I think Burkett’s op ed epitomizes how “feminism” has become less about liberation altogether and more about certain people’s liberation.  A cisgendered woman can deny essentialism, but still function in a society that sees gender as essentialist because her body is recognized as “the right one.”  As Howard notes, its transgender theorists like Talia Mae Bettcher who are at the forefront of reconceptualizing what it means to be female in a way that exposes the essentialism of “natural” notions of womanhood.  To really deny essentialism from the part of the cisgendered woman would be to say that it doesn’t matter how you got to your body.  The insistence that woman is only in a certain body makes the body matter far more than the anti-essentialist feminist seems to claim.

To suppose–nay, to demand–that women share the same agenda is to produce the same monolithic thinking that Burkett is railing against in gender essentialism–as if her experience of being woman is not marked by her intersectional situation of being white and having access to the NYT op ed page.  I fear that the more profound problem is that those of us ciswomen who find ourselves “doing well” within the gender binary find ourselves benefitting from it too much to really want to bring it down in order to create a space for those who suffer at its expense.

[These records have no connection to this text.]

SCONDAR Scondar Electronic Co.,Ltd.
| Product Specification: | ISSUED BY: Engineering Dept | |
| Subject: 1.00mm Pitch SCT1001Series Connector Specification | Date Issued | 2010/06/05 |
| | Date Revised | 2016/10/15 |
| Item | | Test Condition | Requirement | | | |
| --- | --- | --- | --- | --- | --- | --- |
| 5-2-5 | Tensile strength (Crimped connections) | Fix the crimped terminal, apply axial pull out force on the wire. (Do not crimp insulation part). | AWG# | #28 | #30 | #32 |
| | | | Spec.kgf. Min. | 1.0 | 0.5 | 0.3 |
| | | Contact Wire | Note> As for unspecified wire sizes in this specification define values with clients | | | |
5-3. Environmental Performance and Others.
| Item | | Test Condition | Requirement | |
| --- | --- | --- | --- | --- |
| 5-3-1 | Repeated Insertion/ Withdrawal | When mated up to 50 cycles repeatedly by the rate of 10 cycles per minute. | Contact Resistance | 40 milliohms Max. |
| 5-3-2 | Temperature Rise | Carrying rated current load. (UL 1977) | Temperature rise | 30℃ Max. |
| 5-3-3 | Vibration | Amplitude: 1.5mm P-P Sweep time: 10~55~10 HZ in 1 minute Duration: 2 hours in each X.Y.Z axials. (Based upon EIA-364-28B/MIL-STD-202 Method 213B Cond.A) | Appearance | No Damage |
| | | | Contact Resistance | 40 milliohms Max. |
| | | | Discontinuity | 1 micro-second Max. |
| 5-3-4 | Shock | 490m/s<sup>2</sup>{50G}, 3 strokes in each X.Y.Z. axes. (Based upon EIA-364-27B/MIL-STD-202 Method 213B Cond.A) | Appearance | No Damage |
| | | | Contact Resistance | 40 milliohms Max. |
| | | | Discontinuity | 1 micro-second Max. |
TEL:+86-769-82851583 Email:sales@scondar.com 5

Here’s my point: The question, “What makes a woman?” is a not chiefly an ontological or a phenomenological question, and it will not be answered by ontology (a certain essence) or phenomenology (a certain experience).  In fact, the ontological and phenomenological failures to produce a consistent account make my point: the question, “What makes a woman?” is a political question.  It functions to establish who has power and who gets power and who gets associated with and recognized by those in power.  To ask this question is to insist on an account of woman in order to continue to produce a line of transgression that grants access of all kinds to some at the expense of others.  So the answer to my second question of the title, “Why do you ask?” seems to be in every case, for the sake of safeguarding my privilege.

4 Comments Post a comment
  1. I think you nailed this. I keep liking Appiah’s argument that identity is a strategy to deploy rather than an essence to inhabit. Who knows what we could become if we didn’t require ourselves and each other to be this or that? But since we do, there’s no way to sort out what any identity category means without looking at the fields of force and resource it arranges access within.

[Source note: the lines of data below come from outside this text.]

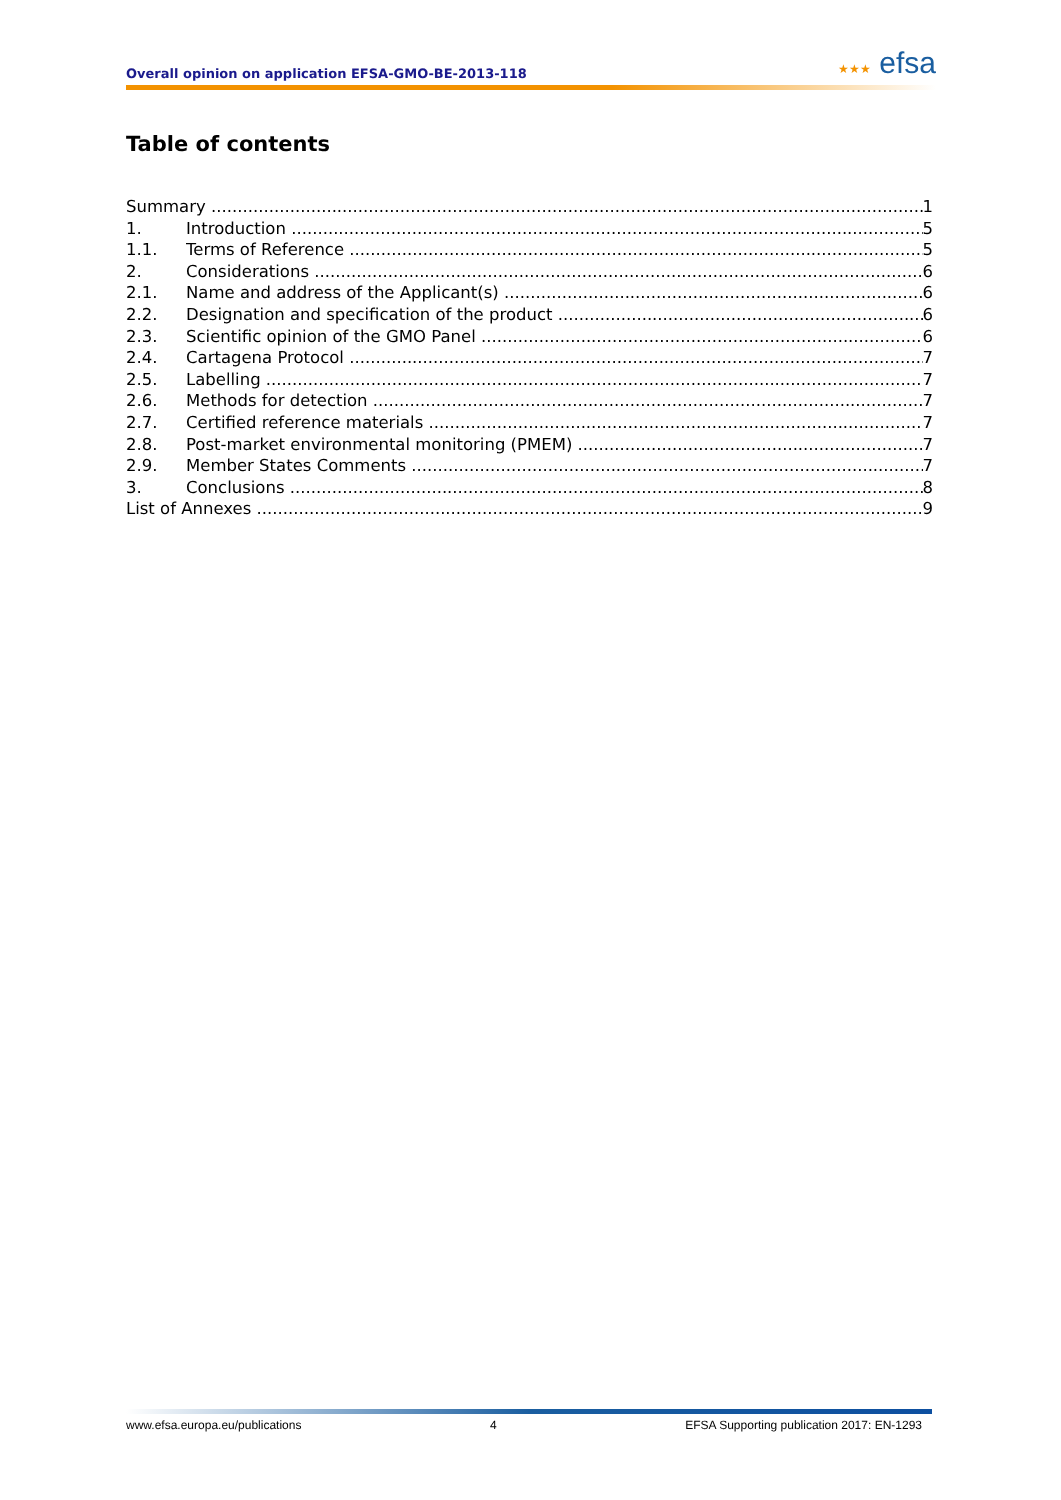Overall opinion on application EFSA-GMO-BE-2013-118
★★★ efsa
Table of contents
Summary 1
1. Introduction 5
1.1. Terms of Reference 5
2. Considerations 6
2.1. Name and address of the Applicant(s) 6
2.2. Designation and specification of the product 6
2.3. Scientific opinion of the GMO Panel 6
2.4. Cartagena Protocol 7
2.5. Labelling 7
2.6. Methods for detection 7
2.7. Certified reference materials 7
2.8. Post-market environmental monitoring (PMEM) 7
2.9. Member States Comments 7
3. Conclusions 8
List of Annexes 9
www.efsa.europa.eu/publications 4 EFSA Supporting publication 2017: EN-1293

    Recently I had a tense exchange with a student who was claiming that suffering defines the Black experience. That’s a powerful claim, but a dangerous one, I suggested. Wouldn’t this be a suffering to be thankful for, to seek out and to preserve at all costs? Well, sometimes power feels like what’s needed, and Jenner is reaching for hers.

    June 12, 2015
  2. I would suggest that identity is always deployed as a strategy (even when it is claimed to be an essence – that is a strategy). I think it is more problematically so deployed from the top when that identity becomes a way of excluding others from power. I’m especially interested in how what was once a strategy of identity politics to secure power for those who don’t have it becomes a way of maintaining power at the expense of others who don’t have it. That looks to me like what Burkett is doing when she polices what it means to be woman.

    June 12, 2015
  3. Yes, agreed! And if identity is a strategy of access to power, then the boundaries it inherently creates are always ways of excluding Others from that power. I’m more sympathetic when that’s being done from the bottom up, but I’m not going to close my eyes to how it works. But putting my cards on the table, I tend to think that if power is the problem, it’s unlikely to be the solution.